His second business is a coffee nursery, where he produces cloned Robusta coffee plants to sell to other farmers.
His third undertaking is coffee tourism, which welcomes visitors, some of whom come from abroad to see how coffee is grown. His fourth undertaking, which is still in its infancy, consists of the production and packaging of powdered coffee that can be sold to numerous visitors to his farm
Farm group
Kasekende is a thought leader in his area and is one of the founders of Miti Farmers Field School, whose members meet regularly to discuss agricultural issues and learn about new agricultural innovations.

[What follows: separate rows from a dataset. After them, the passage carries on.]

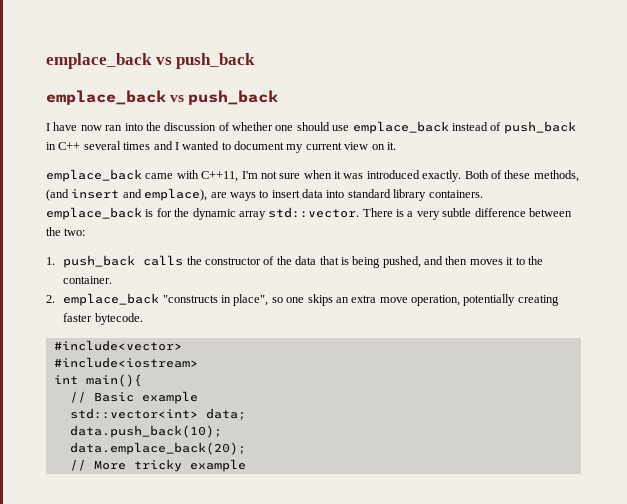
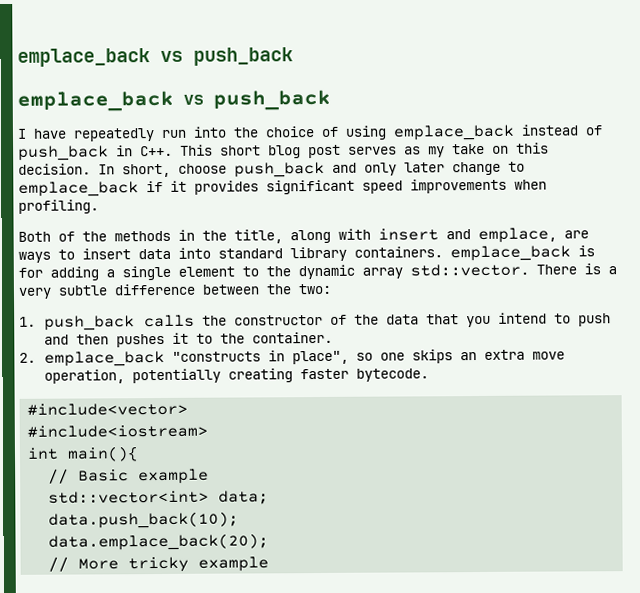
[80,122,350,131] now ran into the discussion of whether one should use -> [73,125,387,142] repeatedly run into the choice of using
[58,141,396,153] [46,169,579,182] [46,189,69,201] C++ several times and I wanted to document my current view on it. // emplace_back came with C++11, I'm not sure when it was introduced exactly. Both of these methods, (and -> [140,142,549,159] [18,161,525,178] [18,178,547,197] [18,199,99,214] [18,228,371,244] C++. This short blog post serves as my take on this decision. In short, choose push_back and only later change to emplace_back if it provides significant speed improvements when profiling. // Both of the methods in the title, along with
[144,188,208,201] emplace), -> [478,227,557,244] emplace,
(172, 212) none -> [50,265,259,281] adding a single element to
[340,256,421,268] is being pushed, -> [466,312,612,328] you intend to push
[469,259,503,265] moves -> [116,333,166,348] pushes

“I’m not the president because I think it’s better for me to just be a member and maybe play an advisory role,” he told Seeds of Gold. The group also has a savings and credit component. They sell their coffee collectively as a group and recently built a large store with a concrete coffee drying yard. The group also has a public demonstration coffee plantation, about an acre in size, where farmers are encouraged to go and learn about best practices for growing coffee.

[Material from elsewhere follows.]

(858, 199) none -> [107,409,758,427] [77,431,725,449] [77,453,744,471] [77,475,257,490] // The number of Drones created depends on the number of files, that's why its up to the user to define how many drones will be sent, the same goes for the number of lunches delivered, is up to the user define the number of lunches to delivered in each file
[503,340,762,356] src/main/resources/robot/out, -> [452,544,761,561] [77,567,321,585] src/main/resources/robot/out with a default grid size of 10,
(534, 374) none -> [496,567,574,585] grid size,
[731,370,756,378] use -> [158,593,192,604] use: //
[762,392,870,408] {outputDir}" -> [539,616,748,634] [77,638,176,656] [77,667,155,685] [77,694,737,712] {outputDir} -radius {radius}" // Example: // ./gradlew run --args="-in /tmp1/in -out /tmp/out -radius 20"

How it started in agriculture
Kasekende, a trained agronomist and extension worker, moved into the coffee-growing business in 1995 after taking a Robusta coffee cloning course at the Ntaavo Agricultural Research Institute in the Mukono area. “Then we prepare varieties A, B, C, D, and others, which are now slowly being destroyed by the incurable coffee wilt disease.

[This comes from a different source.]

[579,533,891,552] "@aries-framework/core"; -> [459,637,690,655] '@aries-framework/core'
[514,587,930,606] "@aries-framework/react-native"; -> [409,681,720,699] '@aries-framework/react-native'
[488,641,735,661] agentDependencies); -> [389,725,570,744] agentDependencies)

“My first kindergarten was in Ngoma Village, Nabigasa County, Kyotera District,” says Kasekende. The business proved to be quite profitable and by 1998 he had made enough money to buy 50 acres of land in the village of Bignonia, where his current farm is located.
Robusta coffee nursery
In Bignonia, he founded a thriving Robusta coffee nursery to grow Robusta KR coffee seedlings resistant to the dreaded coffee wilt disease. It grows thousands of seedlings and the nursery attracts customers from across the Midwest and beyond. In addition to running a coffee nursery, he has been growing cloned Robusta coffee since 1998, when he settled on his current farm. He has 12 acres of coffee from which he harvests 150 to 200 bags of dried kiboko coffee (dried coffee cherries) annually. Since he is also an environmentalist, about four or five acres of land are occupied by natural rainforest, while the rest is occupied by banana plantations, bio-fortified potato crops with orange pulp, cattle (cows and pigs), and Yucca.
Crafty
“To earn more money from the harvest, we, as members of Mitya Farmer Field School, agreed to sell our coffee together as a group. We all grow cloned Robusta coffee that has berries of the same size, ”Kasekende told Seeds of Gold. “We make sure that we all choose coffee that is red, ripe and dries well on clean surfaces. We then negotiate a higher price for our crop and sell it to the highest bidder. We already have our own shop and we are planning to buy our own peeler to sell the FAQ (kase) beans, which always have higher prices, ”he says.
Innovation
Since it also contains pigs and cattle, Kasekende does not need synthetic fertilizers on his farm. “When we sell coffee, we return the coffee husk to use as fertilizer. In my case, I use coffee husks as bedding in a pigsty, where they are stored for about a year before transferring them to the coffee and banana plantations. We also use cow manure to produce biogas and then apply liquid manure from the biogas tank to crops. Any cow manure that is not used for biogas production is applied directly to the coffee or banana plantations, ”says Kasekende.There are also many traditional shade trees on his coffee plantation. Some of them are fruit trees, while others, like the ejirikichi, are preserved for cultural purposes.
Agritourism
In reality, the plantation is designed as a tourist attraction and is already attracting visitors from abroad who want to see how coffee is grown. When visitors arrive at the farm, Kasekende said, they are asked to eat dried boiled coffee cherries in accordance with Buganda’s traditional practice of welcoming visitors.